BEGIN Supplied records

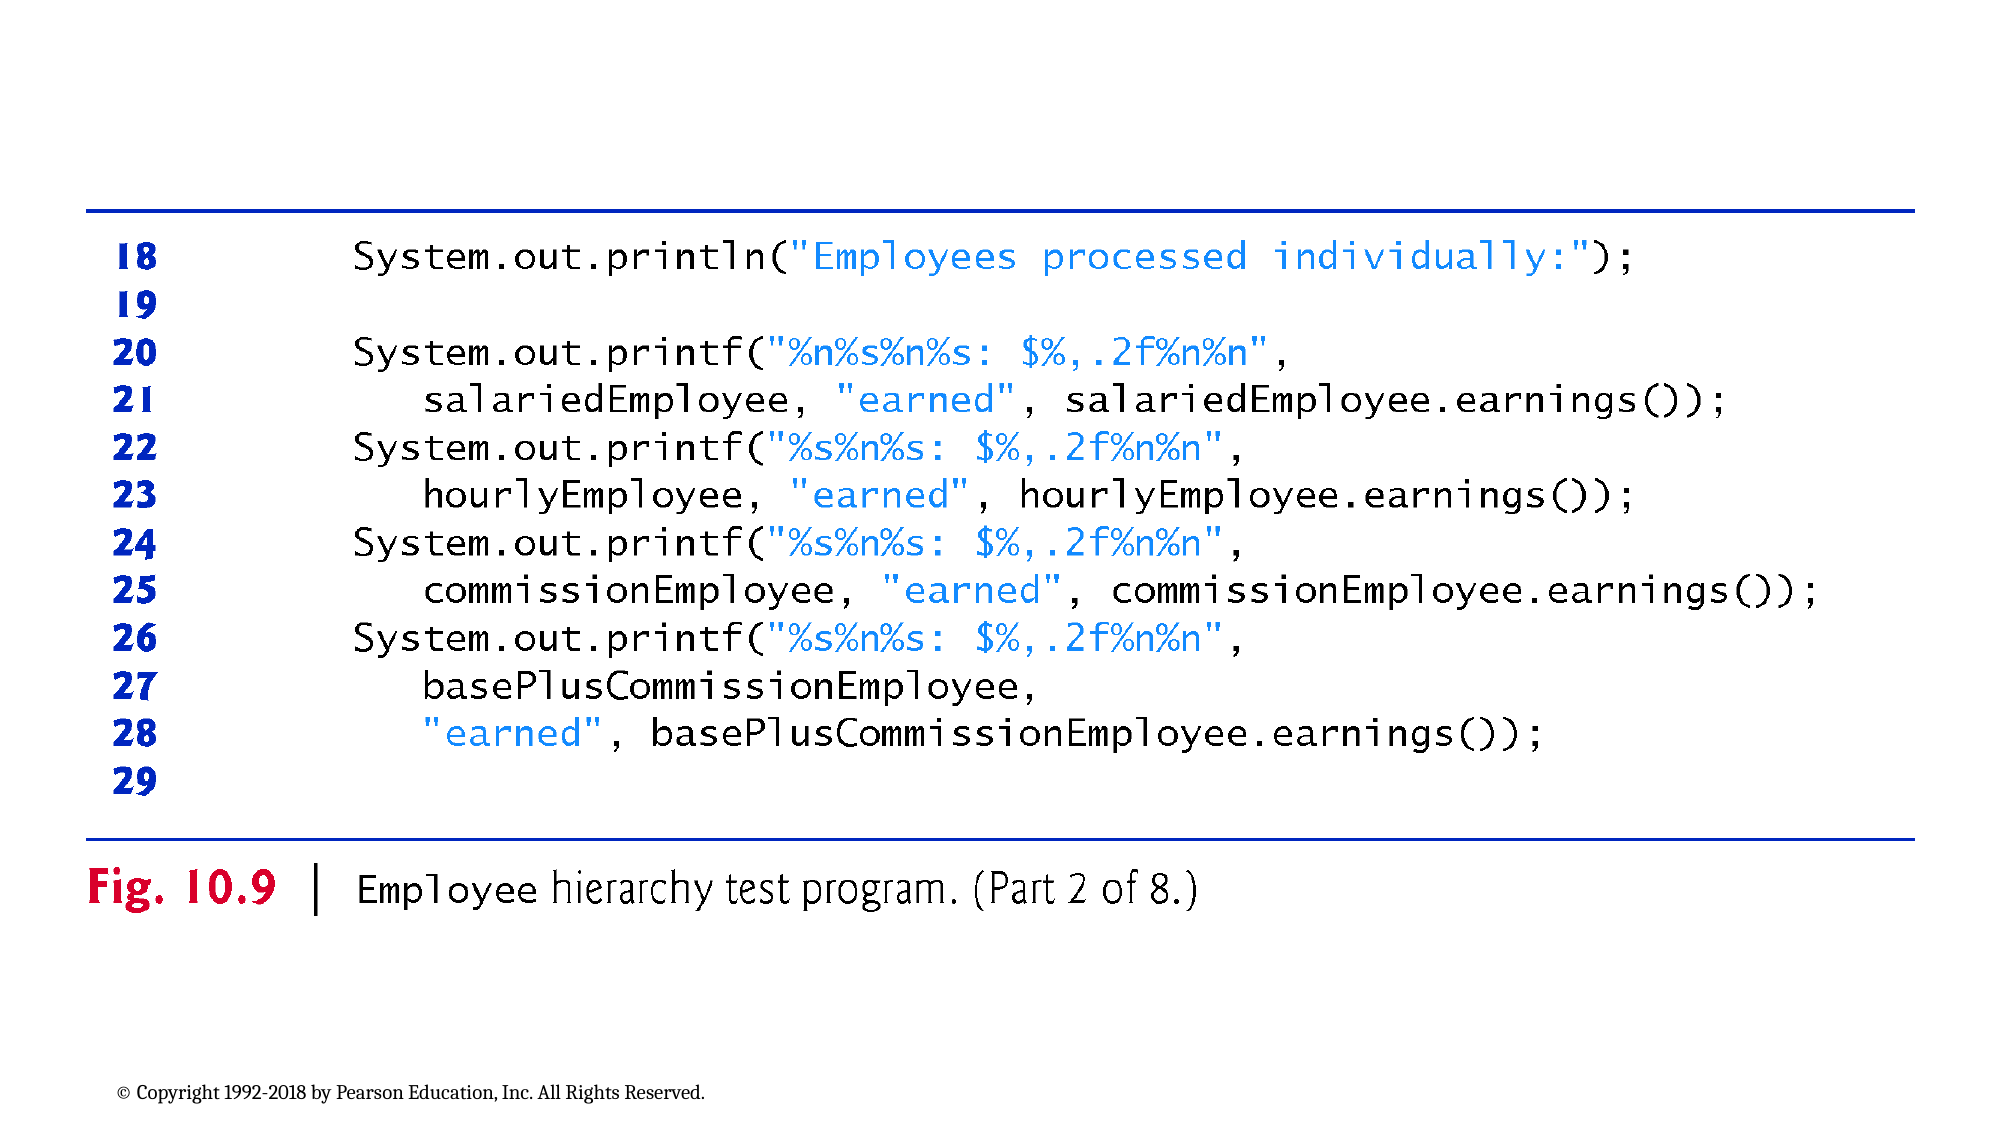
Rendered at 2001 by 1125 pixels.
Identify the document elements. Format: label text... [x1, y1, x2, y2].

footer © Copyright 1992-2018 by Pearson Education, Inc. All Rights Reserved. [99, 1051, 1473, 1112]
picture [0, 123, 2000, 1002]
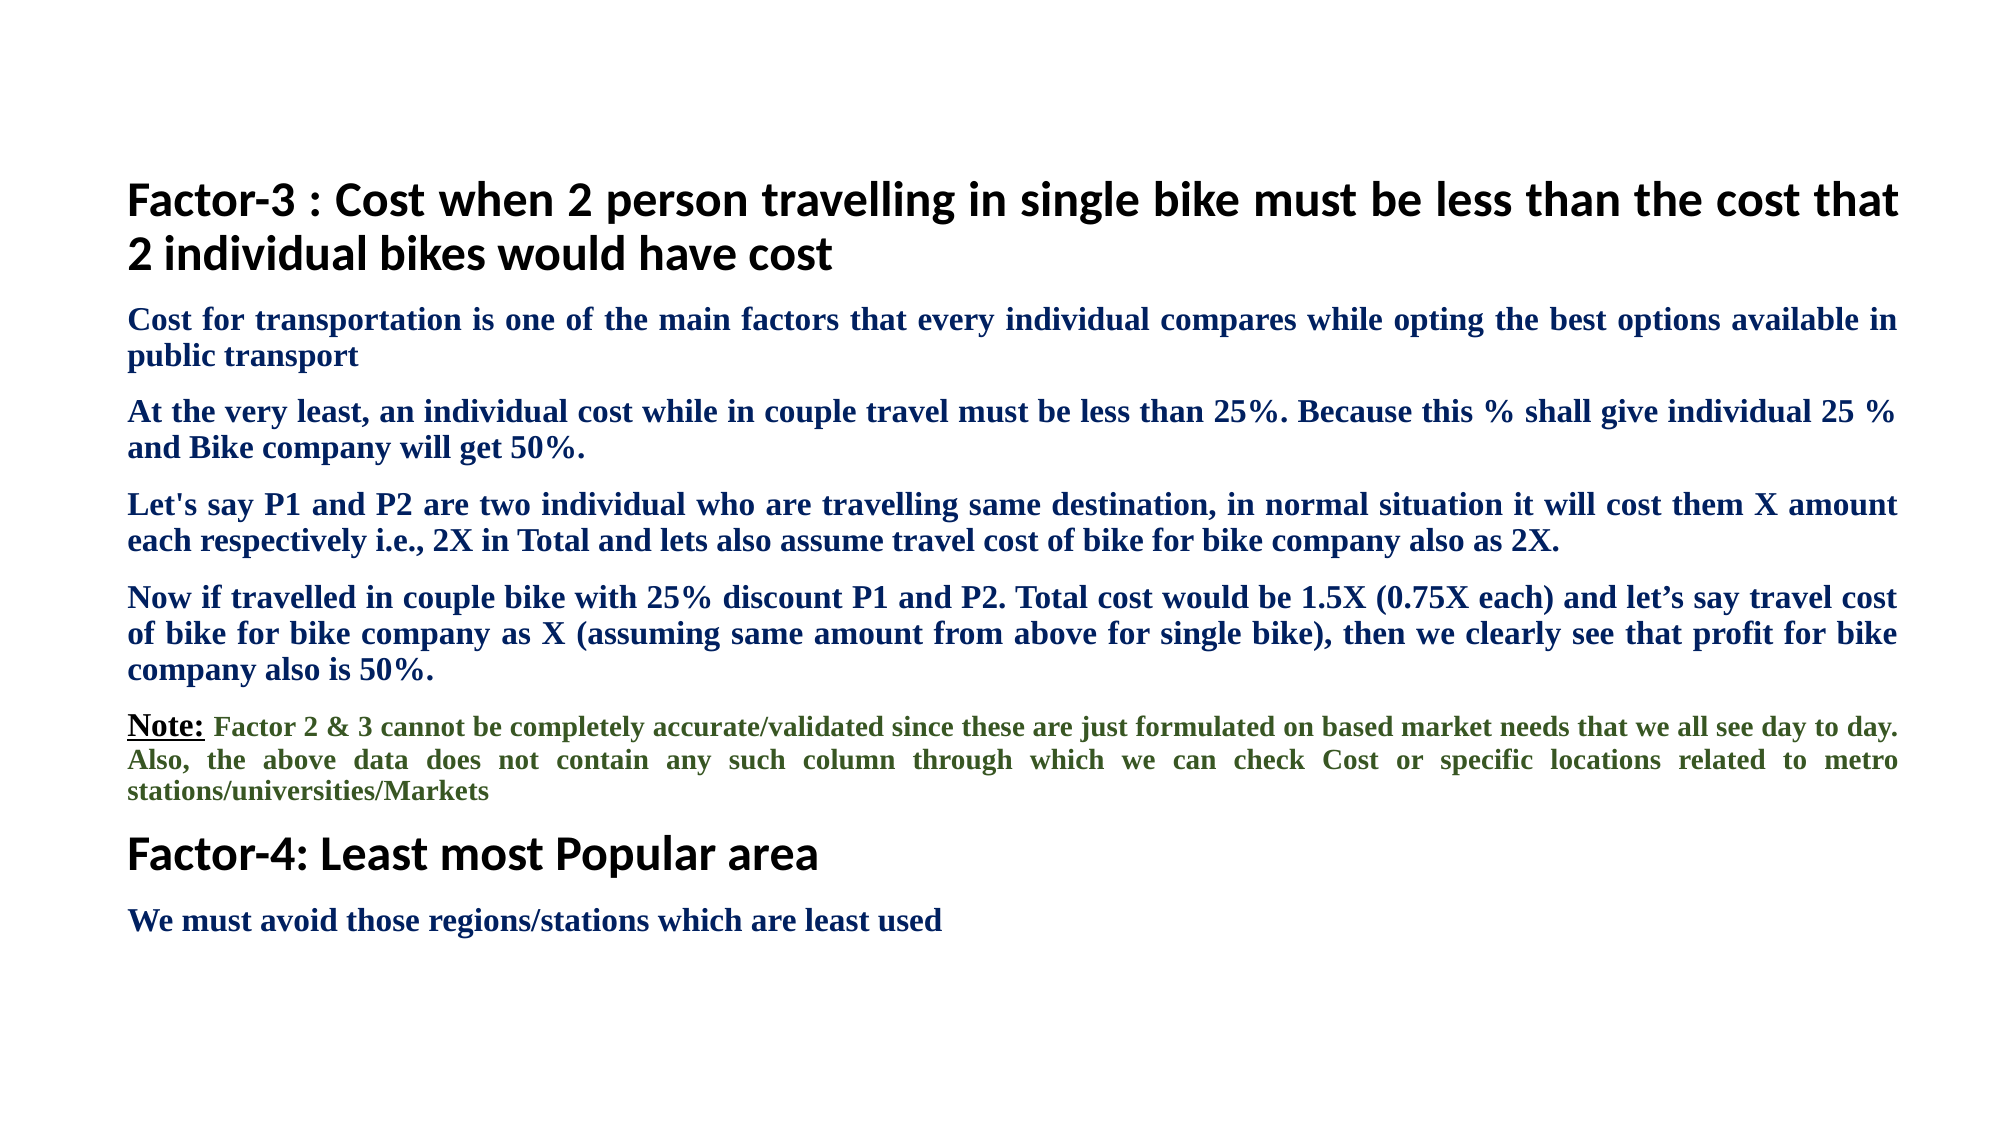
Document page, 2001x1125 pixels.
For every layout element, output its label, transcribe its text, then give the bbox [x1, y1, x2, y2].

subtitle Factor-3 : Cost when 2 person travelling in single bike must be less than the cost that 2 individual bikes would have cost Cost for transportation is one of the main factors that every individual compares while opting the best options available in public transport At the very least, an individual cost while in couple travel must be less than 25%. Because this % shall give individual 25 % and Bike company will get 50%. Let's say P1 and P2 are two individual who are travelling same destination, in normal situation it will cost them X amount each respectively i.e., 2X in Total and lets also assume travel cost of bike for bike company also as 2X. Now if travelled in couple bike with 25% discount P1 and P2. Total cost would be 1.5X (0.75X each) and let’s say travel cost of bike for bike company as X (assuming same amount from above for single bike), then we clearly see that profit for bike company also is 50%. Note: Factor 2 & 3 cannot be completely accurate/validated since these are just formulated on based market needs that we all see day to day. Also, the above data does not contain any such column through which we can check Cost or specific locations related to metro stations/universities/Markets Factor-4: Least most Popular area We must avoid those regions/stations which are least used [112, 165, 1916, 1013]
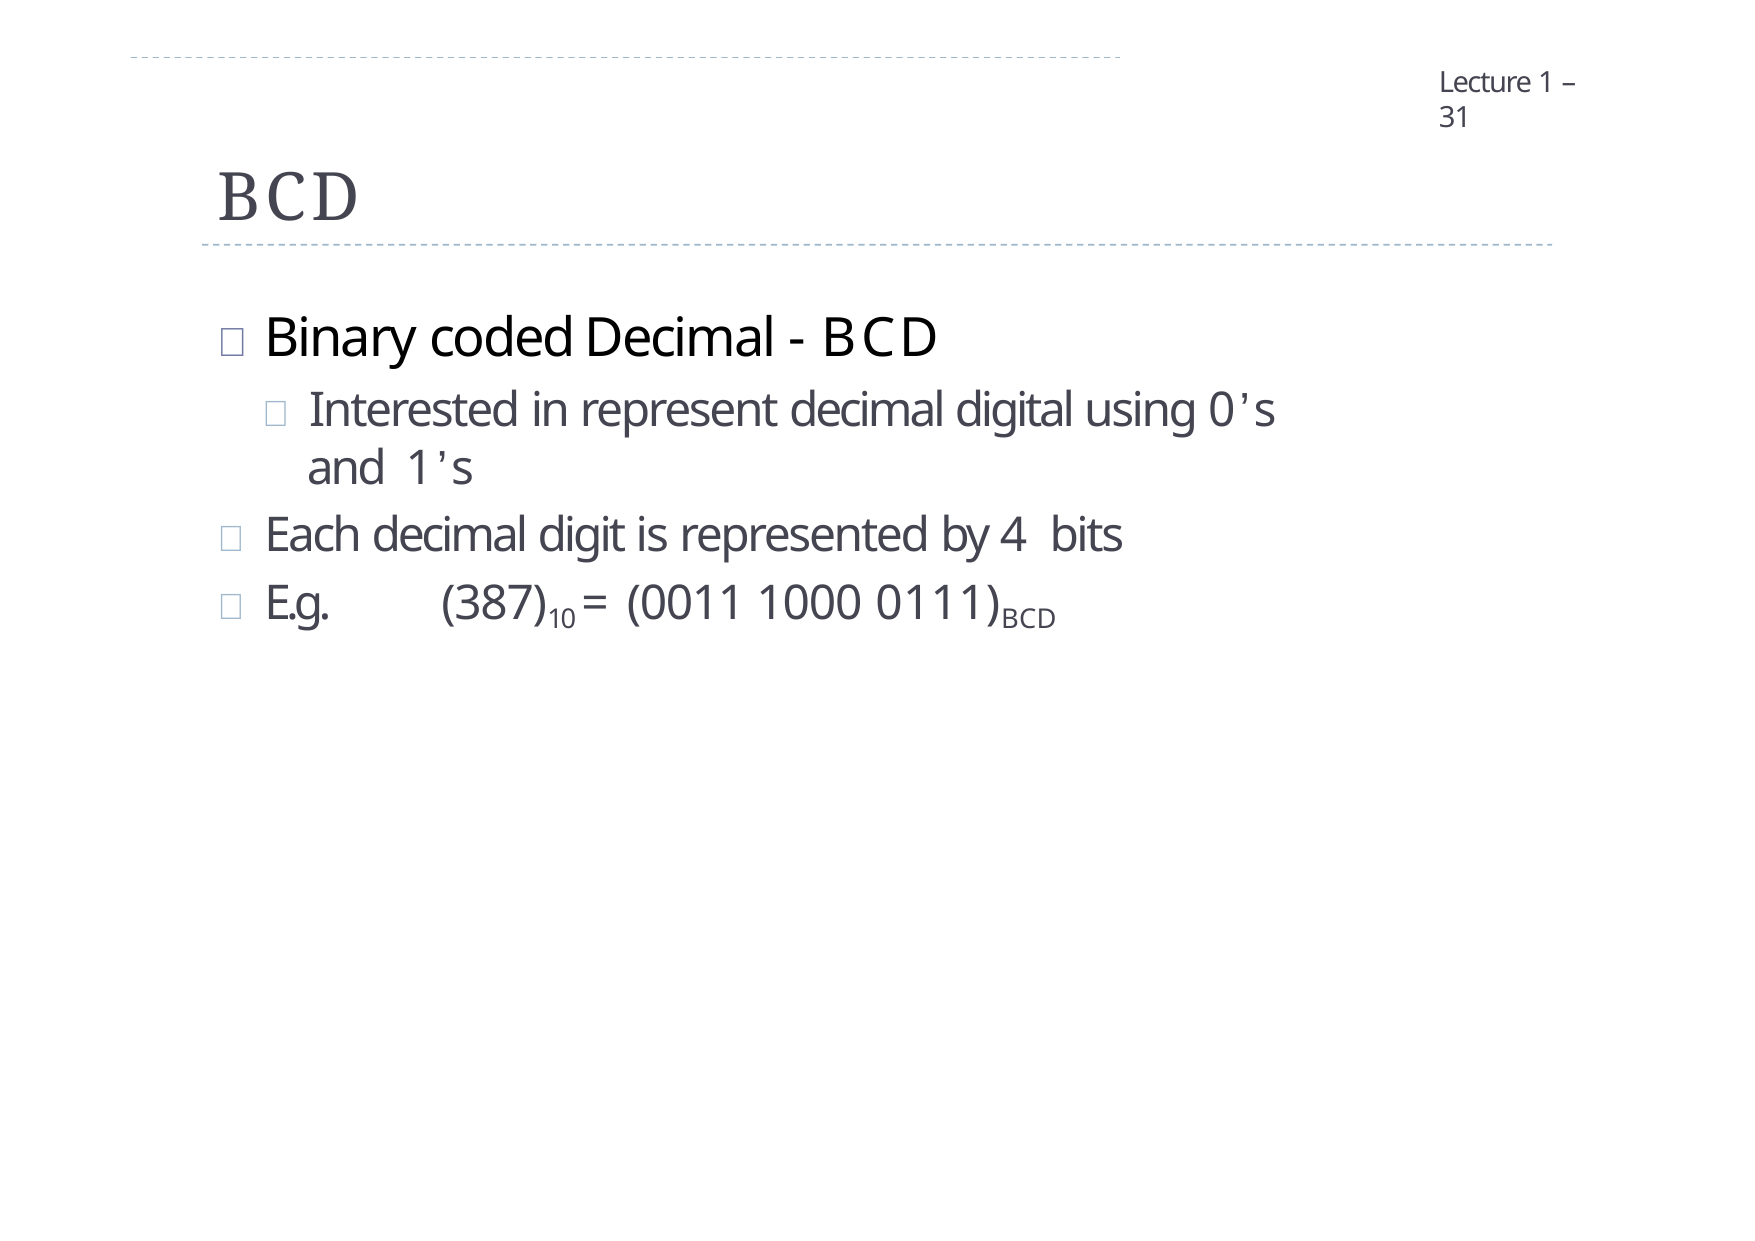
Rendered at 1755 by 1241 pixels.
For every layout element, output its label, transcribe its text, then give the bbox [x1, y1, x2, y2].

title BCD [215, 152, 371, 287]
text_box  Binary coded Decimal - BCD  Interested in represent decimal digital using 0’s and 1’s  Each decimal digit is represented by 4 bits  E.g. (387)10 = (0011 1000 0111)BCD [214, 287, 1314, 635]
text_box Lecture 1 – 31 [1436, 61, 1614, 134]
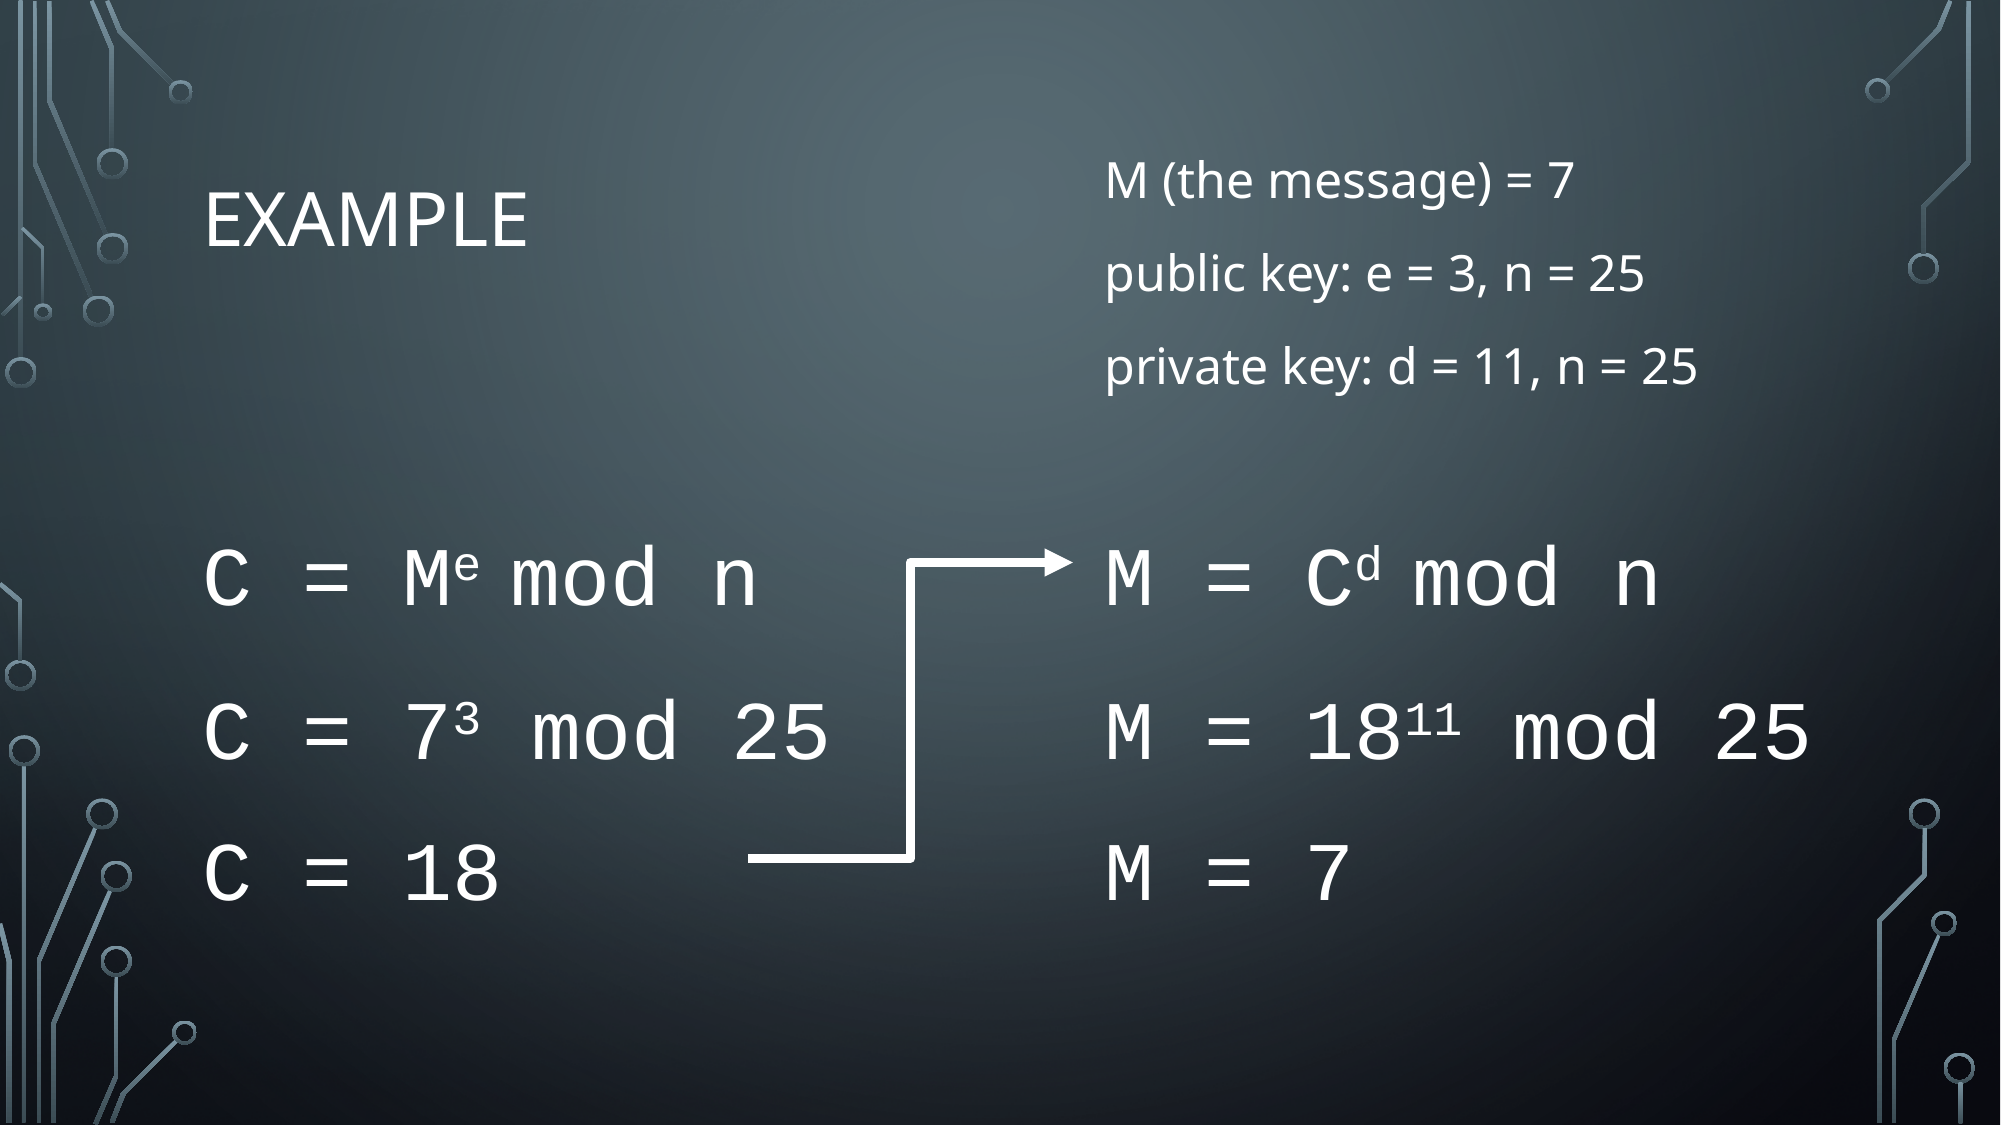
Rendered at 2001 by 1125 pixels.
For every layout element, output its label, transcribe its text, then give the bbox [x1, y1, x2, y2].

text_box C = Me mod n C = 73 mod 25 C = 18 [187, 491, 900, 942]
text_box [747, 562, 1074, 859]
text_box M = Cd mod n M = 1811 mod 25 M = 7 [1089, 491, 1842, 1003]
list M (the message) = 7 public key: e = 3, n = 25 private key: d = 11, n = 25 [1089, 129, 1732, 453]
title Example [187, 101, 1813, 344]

END Supplied records

» Exercise aim: All lines of the records above that contain the word "pixels" are to be copied out.

» Reply:
Rendered at 2001 by 1125 pixels.
Document page, 2001x1125 pixels.
Rendered at 1755 by 1241 pixels.
Rendered at 2001 by 1125 pixels.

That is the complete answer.